Data for processing
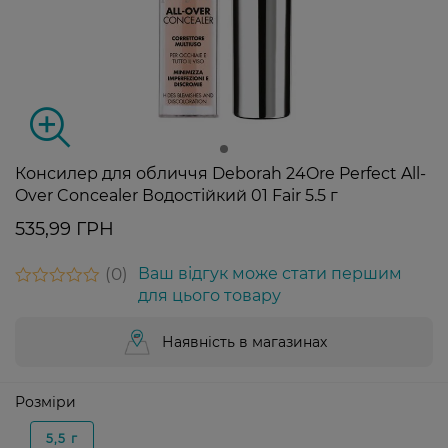
Консилер для обличчя Deborah 24Ore Perfect All-
Over Concealer Водостійкий 01 Fair 5.5 г
535,99 ГРН
0
Ваш відгук може стати першим
для цього товару
Наявність в магазинах
Розміри
5,5 г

Task requirements
An exact retyping of the material, minus the pictures, is the required answer.

Solution
Консилер для обличчя Deborah 24Ore Perfect All-
Over Concealer Водостійкий 01 Fair 5.5 г
535,99 ГРН
0
Ваш відгук може стати першим
для цього товару
Наявність в магазинах
Розміри
5,5 г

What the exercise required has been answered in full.